- What is being asked:
Whenever a line of the entries below holds the string "suspended", copy that line and return it.

──────────

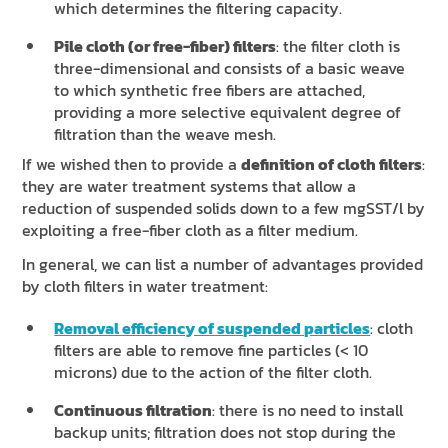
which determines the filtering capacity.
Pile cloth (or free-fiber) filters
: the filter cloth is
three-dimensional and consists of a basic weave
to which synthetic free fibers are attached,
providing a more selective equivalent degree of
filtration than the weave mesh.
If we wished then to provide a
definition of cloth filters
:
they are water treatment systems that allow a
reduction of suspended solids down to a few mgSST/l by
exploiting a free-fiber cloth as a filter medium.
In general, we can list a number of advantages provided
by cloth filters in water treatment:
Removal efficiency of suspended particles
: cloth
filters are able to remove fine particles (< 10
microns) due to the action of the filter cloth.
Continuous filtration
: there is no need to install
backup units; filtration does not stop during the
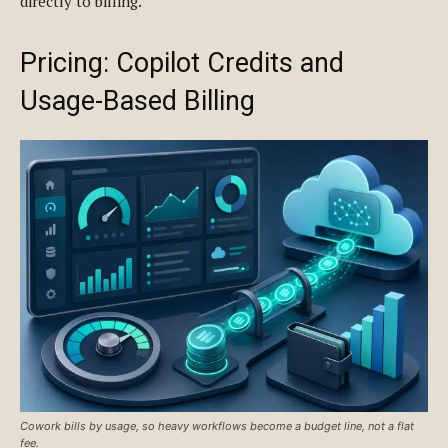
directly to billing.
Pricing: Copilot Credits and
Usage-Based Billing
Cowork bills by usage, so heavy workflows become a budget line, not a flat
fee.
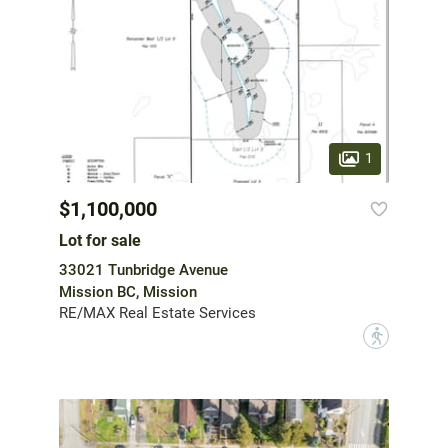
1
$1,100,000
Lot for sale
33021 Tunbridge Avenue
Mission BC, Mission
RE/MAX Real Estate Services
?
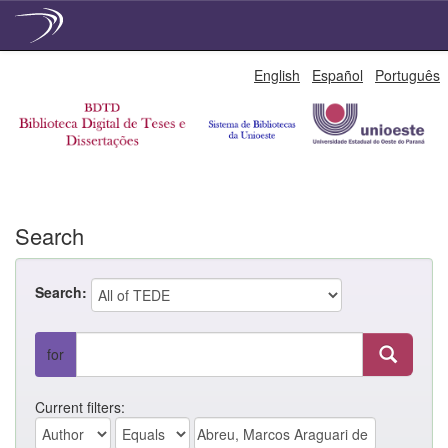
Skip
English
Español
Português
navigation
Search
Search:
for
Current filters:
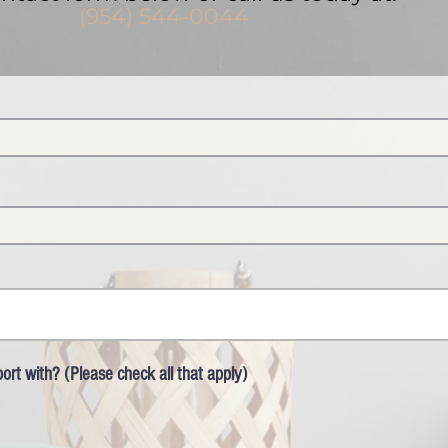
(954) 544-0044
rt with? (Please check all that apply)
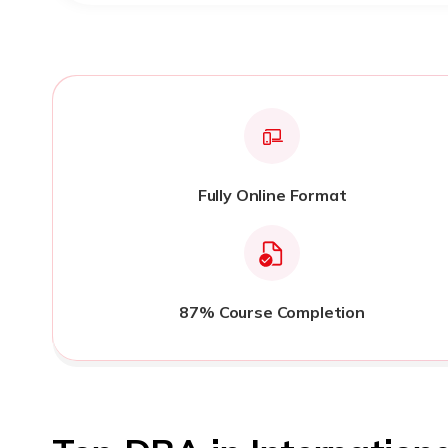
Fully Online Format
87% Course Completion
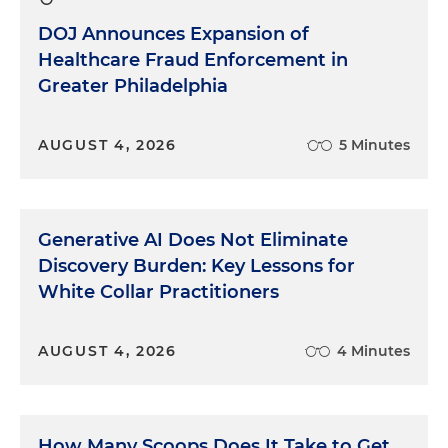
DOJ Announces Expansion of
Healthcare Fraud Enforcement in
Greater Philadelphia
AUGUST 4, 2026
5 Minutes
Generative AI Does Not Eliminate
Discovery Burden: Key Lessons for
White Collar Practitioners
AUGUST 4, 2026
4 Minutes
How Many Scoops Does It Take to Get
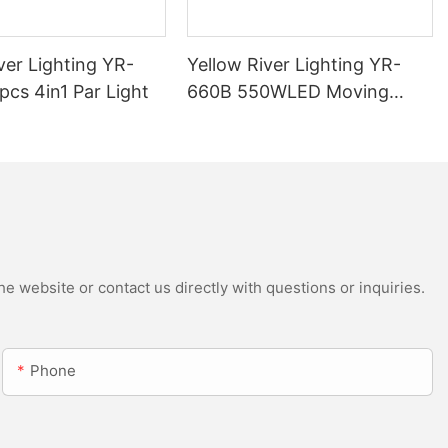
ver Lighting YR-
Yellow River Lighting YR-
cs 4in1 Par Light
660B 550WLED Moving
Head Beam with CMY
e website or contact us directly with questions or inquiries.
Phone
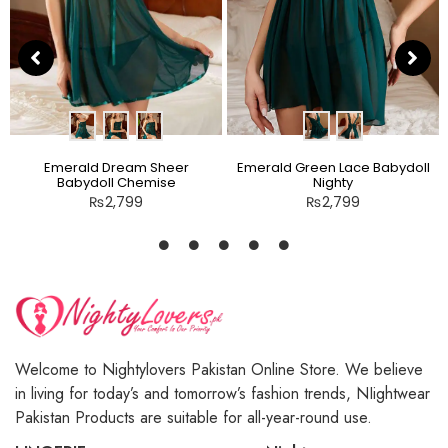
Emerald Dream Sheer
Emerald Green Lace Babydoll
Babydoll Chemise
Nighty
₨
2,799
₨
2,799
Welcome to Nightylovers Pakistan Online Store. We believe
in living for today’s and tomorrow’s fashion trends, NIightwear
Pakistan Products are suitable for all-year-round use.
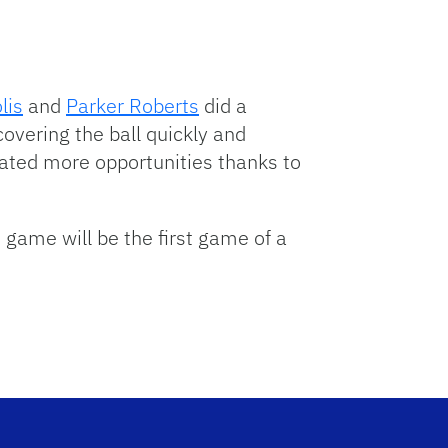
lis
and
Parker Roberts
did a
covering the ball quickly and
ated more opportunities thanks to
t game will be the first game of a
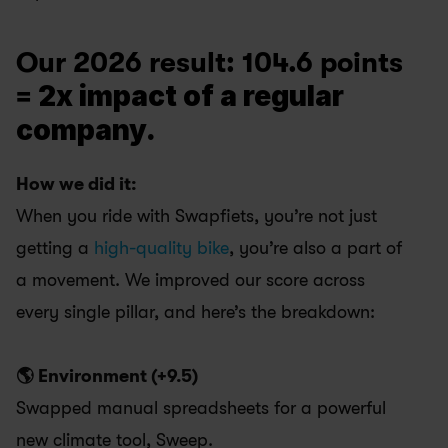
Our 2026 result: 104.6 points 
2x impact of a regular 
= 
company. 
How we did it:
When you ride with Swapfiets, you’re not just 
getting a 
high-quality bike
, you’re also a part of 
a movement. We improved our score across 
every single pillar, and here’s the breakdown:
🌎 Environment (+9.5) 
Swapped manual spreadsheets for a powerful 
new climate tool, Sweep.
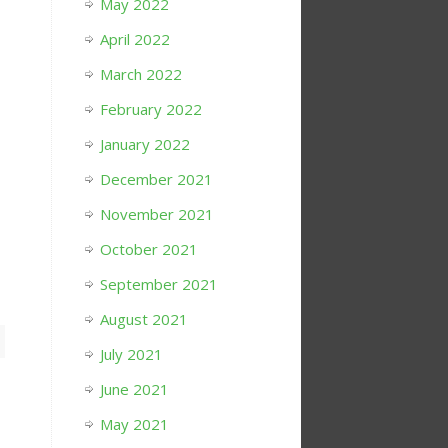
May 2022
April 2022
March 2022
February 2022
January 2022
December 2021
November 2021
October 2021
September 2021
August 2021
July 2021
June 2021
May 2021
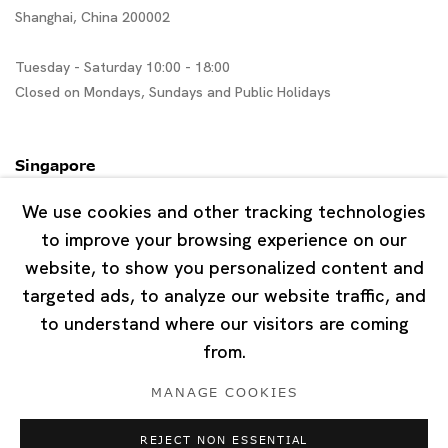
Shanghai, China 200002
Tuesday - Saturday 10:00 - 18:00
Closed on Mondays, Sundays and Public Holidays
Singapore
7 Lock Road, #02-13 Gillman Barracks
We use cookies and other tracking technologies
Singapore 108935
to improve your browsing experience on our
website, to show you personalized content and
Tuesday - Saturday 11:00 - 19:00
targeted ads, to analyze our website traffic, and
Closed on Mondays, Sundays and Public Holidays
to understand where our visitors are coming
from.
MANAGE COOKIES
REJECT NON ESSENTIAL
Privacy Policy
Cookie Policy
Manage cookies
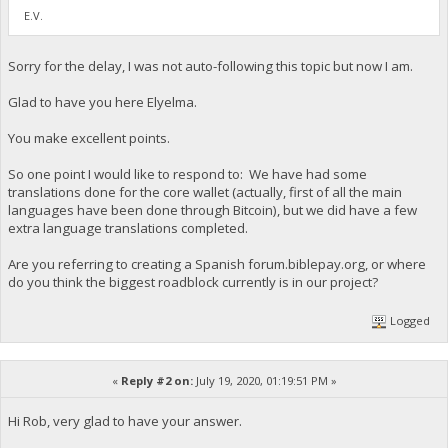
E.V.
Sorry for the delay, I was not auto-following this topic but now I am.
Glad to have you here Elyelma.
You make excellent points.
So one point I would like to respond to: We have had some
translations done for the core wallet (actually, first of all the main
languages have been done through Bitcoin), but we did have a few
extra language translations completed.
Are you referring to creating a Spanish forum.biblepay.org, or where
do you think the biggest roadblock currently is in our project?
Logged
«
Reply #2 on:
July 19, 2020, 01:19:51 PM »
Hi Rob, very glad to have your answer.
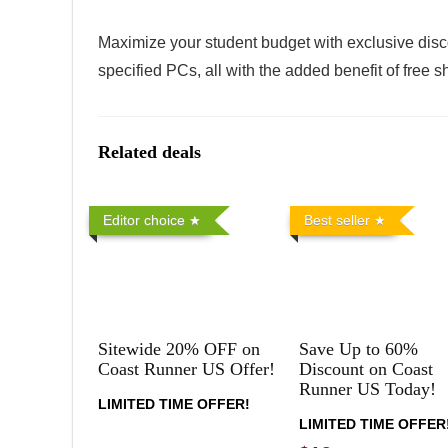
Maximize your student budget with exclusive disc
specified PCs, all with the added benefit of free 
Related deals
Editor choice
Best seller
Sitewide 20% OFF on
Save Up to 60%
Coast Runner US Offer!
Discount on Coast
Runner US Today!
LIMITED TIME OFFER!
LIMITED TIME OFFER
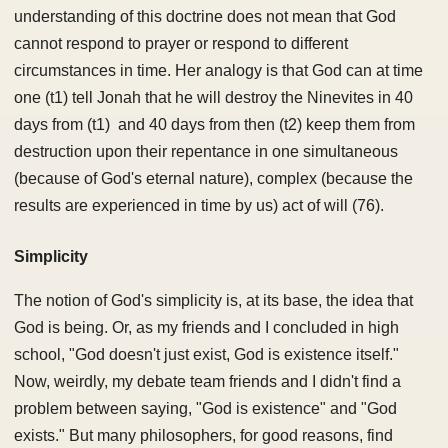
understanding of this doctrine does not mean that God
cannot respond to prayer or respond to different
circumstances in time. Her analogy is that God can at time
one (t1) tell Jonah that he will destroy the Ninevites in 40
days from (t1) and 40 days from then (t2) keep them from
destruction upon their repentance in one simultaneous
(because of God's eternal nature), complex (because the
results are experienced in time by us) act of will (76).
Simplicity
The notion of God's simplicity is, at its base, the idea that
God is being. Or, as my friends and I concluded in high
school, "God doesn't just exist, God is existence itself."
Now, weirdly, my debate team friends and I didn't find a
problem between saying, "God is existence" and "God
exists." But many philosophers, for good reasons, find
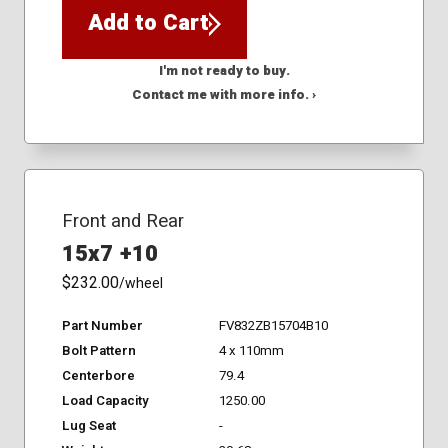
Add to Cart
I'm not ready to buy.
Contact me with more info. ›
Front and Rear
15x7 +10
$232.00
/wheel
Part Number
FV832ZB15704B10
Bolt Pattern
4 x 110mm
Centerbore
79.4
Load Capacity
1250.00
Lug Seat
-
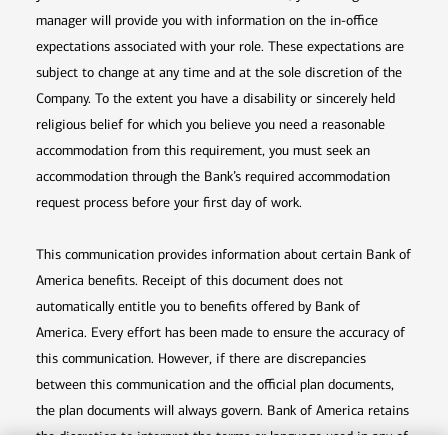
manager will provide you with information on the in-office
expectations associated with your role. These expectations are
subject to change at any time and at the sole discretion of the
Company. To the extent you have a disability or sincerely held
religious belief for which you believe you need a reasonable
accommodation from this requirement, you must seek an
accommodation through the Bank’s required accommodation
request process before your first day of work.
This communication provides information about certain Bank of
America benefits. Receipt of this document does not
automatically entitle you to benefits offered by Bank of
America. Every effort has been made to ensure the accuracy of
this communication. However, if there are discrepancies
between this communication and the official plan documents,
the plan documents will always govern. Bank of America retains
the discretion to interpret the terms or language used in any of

──────────

- Solution for this task:
reduction of suspended solids down to a few mgSST/l by
Removal efficiency of suspended particles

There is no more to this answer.